There are two more ministers, both from the right, whose experience in Netanyahu’s cabinets in recent years renders them worthy of our attention. Housing Minister Zeev Elkin (New Hope) is a master parliamentary manipulator. Interior Minister Ayelet Shaked (Yamina) has been awarded an influential position on the committee that appoint judges, where she can weigh in against the right-religious bogeyman of ‘judicial activism’. 

Q: What initiatives and new departures enshrined in the coalition guidelines are likely to generate coalition consensus?

A: Here are two examples. Bennett, a hi-tech millionaire, introduced the goal of increasing the proportion of hi-tech workers to 15 percent of the Israeli labor scene. Who can object to enlarging the engine of Israel’s economy?

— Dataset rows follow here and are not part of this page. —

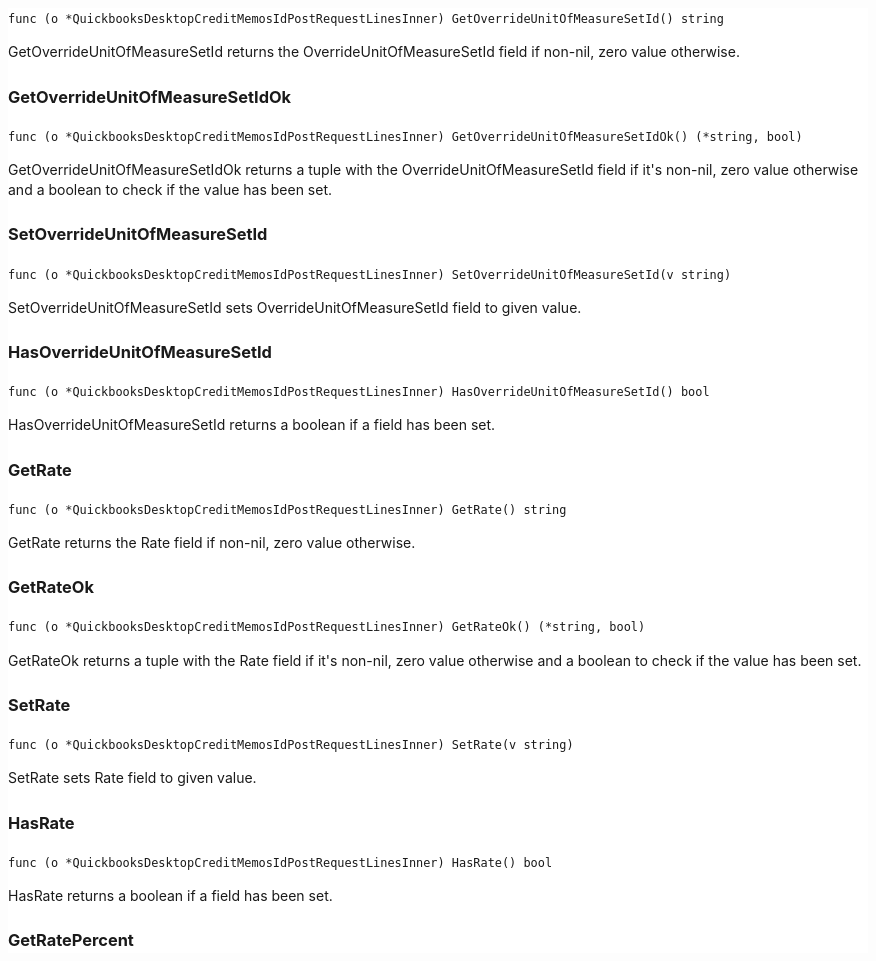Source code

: `func (o *QuickbooksDesktopCreditMemosIdPostRequestLinesInner) GetOverrideUnitOfMeasureSetId() string`

GetOverrideUnitOfMeasureSetId returns the OverrideUnitOfMeasureSetId field if non-nil, zero value otherwise.

### GetOverrideUnitOfMeasureSetIdOk

`func (o *QuickbooksDesktopCreditMemosIdPostRequestLinesInner) GetOverrideUnitOfMeasureSetIdOk() (*string, bool)`

GetOverrideUnitOfMeasureSetIdOk returns a tuple with the OverrideUnitOfMeasureSetId field if it's non-nil, zero value otherwise
and a boolean to check if the value has been set.

### SetOverrideUnitOfMeasureSetId

`func (o *QuickbooksDesktopCreditMemosIdPostRequestLinesInner) SetOverrideUnitOfMeasureSetId(v string)`

SetOverrideUnitOfMeasureSetId sets OverrideUnitOfMeasureSetId field to given value.

### HasOverrideUnitOfMeasureSetId

`func (o *QuickbooksDesktopCreditMemosIdPostRequestLinesInner) HasOverrideUnitOfMeasureSetId() bool`

HasOverrideUnitOfMeasureSetId returns a boolean if a field has been set.

### GetRate

`func (o *QuickbooksDesktopCreditMemosIdPostRequestLinesInner) GetRate() string`

GetRate returns the Rate field if non-nil, zero value otherwise.

### GetRateOk

`func (o *QuickbooksDesktopCreditMemosIdPostRequestLinesInner) GetRateOk() (*string, bool)`

GetRateOk returns a tuple with the Rate field if it's non-nil, zero value otherwise
and a boolean to check if the value has been set.

### SetRate

`func (o *QuickbooksDesktopCreditMemosIdPostRequestLinesInner) SetRate(v string)`

SetRate sets Rate field to given value.

### HasRate

`func (o *QuickbooksDesktopCreditMemosIdPostRequestLinesInner) HasRate() bool`

HasRate returns a boolean if a field has been set.

### GetRatePercent
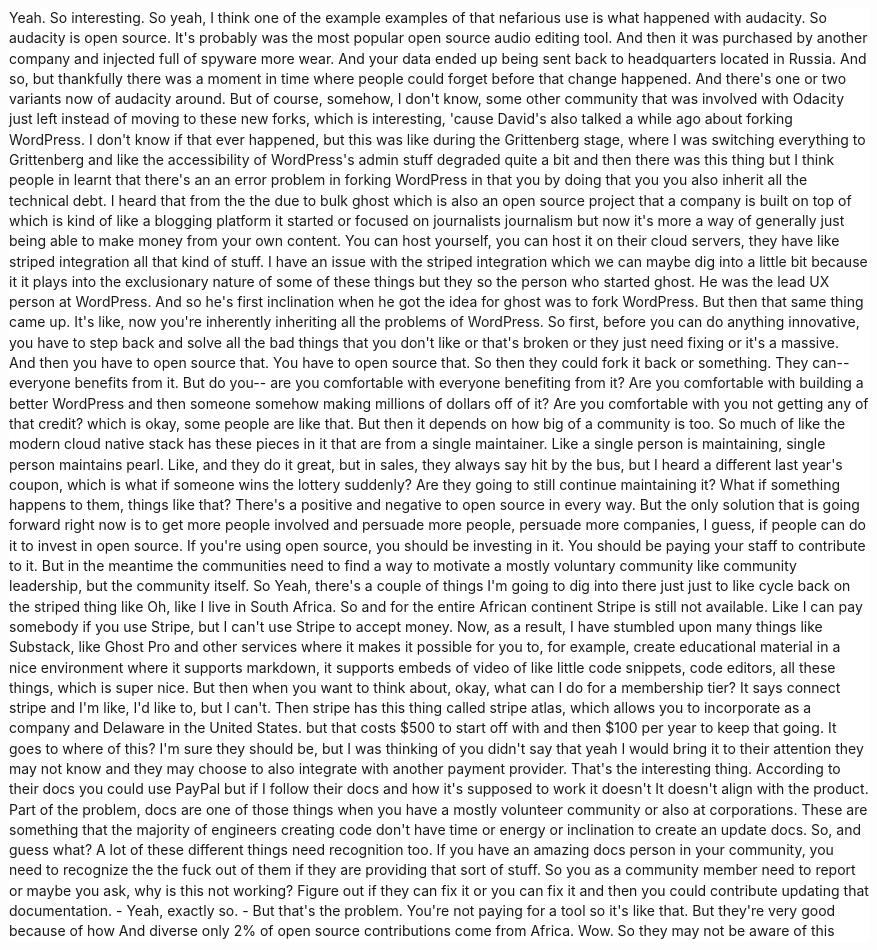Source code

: Yeah. So interesting. So yeah, I think one of the example examples of that nefarious use is what happened with audacity. So audacity is open source. It's probably was the most popular open source audio editing tool. And then it was purchased by another company and injected full of spyware more wear. And your data ended up being sent back to headquarters located in Russia. And so, but thankfully there was a moment in time where people could forget before that change happened. And there's one or two variants now of audacity around. But of course, somehow, I don't know, some other community that was involved with Odacity just left instead of moving to these new forks, which is interesting, 'cause David's also talked a while ago about forking WordPress. I don't know if that ever happened, but this was like during the Grittenberg stage, where I was switching everything to Grittenberg and like the accessibility of WordPress's admin stuff degraded quite a bit and then there was this thing but I think people in learnt that there's an an error problem in forking WordPress in that you by doing that you you also inherit all the technical debt. I heard that from the the due to bulk ghost which is also an open source project that a company is built on top of which is kind of like a blogging platform it started or focused on journalists journalism but now it's more a way of generally just being able to make money from your own content. You can host yourself, you can host it on their cloud servers, they have like striped integration all that kind of stuff. I have an issue with the striped integration which we can maybe dig into a little bit because it it plays into the exclusionary nature of some of these things but they so the person who started ghost. He was the lead UX person at WordPress. And so he's first inclination when he got the idea for ghost was to fork WordPress. But then that same thing came up. It's like, now you're inherently inheriting all the problems of WordPress. So first, before you can do anything innovative, you have to step back and solve all the bad things that you don't like or that's broken or they just need fixing or it's a massive. And then you have to open source that. You have to open source that. So then they could fork it back or something. They can-- everyone benefits from it. But do you-- are you comfortable with everyone benefiting from it? Are you comfortable with building a better WordPress and then someone somehow making millions of dollars off of it? Are you comfortable with you not getting any of that credit? which is okay, some people are like that. But then it depends on how big of a community is too. So much of like the modern cloud native stack has these pieces in it that are from a single maintainer. Like a single person is maintaining, single person maintains pearl. Like, and they do it great, but in sales, they always say hit by the bus, but I heard a different last year's coupon, which is what if someone wins the lottery suddenly? Are they going to still continue maintaining it? What if something happens to them, things like that? There's a positive and negative to open source in every way. But the only solution that is going forward right now is to get more people involved and persuade more people, persuade more companies, I guess, if people can do it to invest in open source. If you're using open source, you should be investing in it. You should be paying your staff to contribute to it. But in the meantime the communities need to find a way to motivate a mostly voluntary community like community leadership, but the community itself. So Yeah, there's a couple of things I'm going to dig into there just just to like cycle back on the striped thing like Oh, like I live in South Africa. So and for the entire African continent Stripe is still not available. Like I can pay somebody if you use Stripe, but I can't use Stripe to accept money. Now, as a result, I have stumbled upon many things like Substack, like Ghost Pro and other services where it makes it possible for you to, for example, create educational material in a nice environment where it supports markdown, it supports embeds of video of like little code snippets, code editors, all these things, which is super nice. But then when you want to think about, okay, what can I do for a membership tier? It says connect stripe and I'm like, I'd like to, but I can't. Then stripe has this thing called stripe atlas, which allows you to incorporate as a company and Delaware in the United States. but that costs $500 to start off with and then $100 per year to keep that going. It goes to where of this? I'm sure they should be, but I was thinking of you didn't say that yeah I would bring it to their attention they may not know and they may choose to also integrate with another payment provider. That's the interesting thing. According to their docs you could use PayPal but if I follow their docs and how it's supposed to work it doesn't It doesn't align with the product. Part of the problem, docs are one of those things when you have a mostly volunteer community or also at corporations. These are something that the majority of engineers creating code don't have time or energy or inclination to create an update docs. So, and guess what? A lot of these different things need recognition too. If you have an amazing docs person in your community, you need to recognize the the fuck out of them if they are providing that sort of stuff. So you as a community member need to report or maybe you ask, why is this not working? Figure out if they can fix it or you can fix it and then you could contribute updating that documentation. - Yeah, exactly so. - But that's the problem. You're not paying for a tool so it's like that. But they're very good because of how And diverse only 2% of open source contributions come from Africa. Wow. So they may not be aware of this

And several artificial and wasteful ministries created in recent years to reward political coalition partners will be abolished, e.g. ‘strategic affairs’ will be merged with the Foreign Ministry while ‘water’ will be returned to the Energy Ministry.

 Then there are oddities. The coalition guidelines are rich with commitments to build and develop ‘united Jerusalem’, Israel’s capital, where almost none of the new ministers chooses to live. And the promise to legislate against an indicted politician becoming prime minister is nowhere to be found in the guidelines. (Cynical educated guess: the coalition partners realized that any one of them could theoretically be denied the premiership by his/her opponents leveling corruption charges against them.)

 

Q: Your bottom line?

A: Perversely, Netanyahu remains a key factor contributing to this coalition’s very existence. The odds are against it enjoying a long and harmonious life.